**Passage to read**.
═══
# Wood Duck Load...



## Killer Kyle (Jan 2, 2012)

Hey guys / gals...I'm new to waterfowling this year, and I had a quick question about your choice of load for shooting woodies.  I'm shooting a Mossberg 500 with 28'' barrel.  I'm using an Imp. Cyl. choke, and shooting Kent Cartridge Fasteel 3'' mags in 6 shot steel.  I went with  size 6 shot because I figured woodies are smaller and I could get away with smaller shot for a more dense pattern.  Can you give me your thoughts on this combo?  I'd like your input, especially if you're using this gun/choke combo. I believe I've been "peppering" them with shot and it's not enough to bring them down, and a lot of birds are getting away.  I say this because when I get a shot on a bird, often times the one I'm shooting at will waiver irregularly in flight and sometimes even slow down or momentarily hover.  The woodies where I'm hunting are flying pretty high.  I don't know if that's just typical of them, or if it's because of the high hunting pressure.  That said, the birds are typically high and the shots are typically long.  40 yards is pretty much the average.  I've speculated that simply switching to full choke may do the trick, or should I maybe switch to a larger shot size...say 4, and heavier shot like Hevi-Shot or Federal High Density loads?  So basically what I'm asking is...when shooting woodies, do YOU prefer more downrange velocity and terminal energy, or denser patterns?  Let me know what choke / load you're using and explain to me why you prefer that combo.    Your speculation and input will be greatly appreciated!  Thanks to you all, and I wish you a blessed New Year!


----------



## webfootwidowmaker (Jan 2, 2012)

I shoot #3 from woodies to mallards. #6 at teal


----------



## diger79 (Jan 2, 2012)

It really matters on how far are you taking the shots.I shoot mallards with #6 loads but there at 10 yars with there feet on the water.Shooting ponds where the shots are over 10 yards we shoot #2. Patternmaster choke tubes for over 10 yards.IC for under.


----------



## backwoods special (Jan 2, 2012)

I like to use num2 s an 4s depending on my location an I shoot a mod choke an i use hevi shot it seems to reach out an touch haven't lost a bird to it yet blind side holds a pattern but you gota find a load that best suits you dont switch up because you are use to that load which results in a bad shot or cripple


----------



## Killer Kyle (Jan 2, 2012)
═══
**Dataset content**.
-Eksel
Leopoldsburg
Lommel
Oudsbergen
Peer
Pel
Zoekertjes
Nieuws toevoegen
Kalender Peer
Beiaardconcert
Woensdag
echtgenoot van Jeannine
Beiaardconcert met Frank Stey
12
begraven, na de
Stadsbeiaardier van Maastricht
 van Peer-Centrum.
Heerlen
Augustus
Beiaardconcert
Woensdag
═══
**Apply what you read**.
#1 In the wood duck load thread, transcribe the text from "It really matters" up to and including "special (Jan 2, 2012)".
#2 According to the wood duck load thread, why did Killer Kyle pick size 6 shot? Answer in one to three sentences.

**Responses to the exercise**.
#1
It really matters on how far are you taking the shots.I shoot mallards with #6 loads but there at 10 yars with there feet on the water.Shooting ponds where the shots are over 10 yards we shoot #2. Patternmaster choke tubes for over 10 yards.IC for under.


----------



## backwoods special (Jan 2, 2012)

#2 Killer Kyle picked size 6 shot because wood ducks are smaller birds. That made smaller shot seem like enough, and it would give a denser pattern.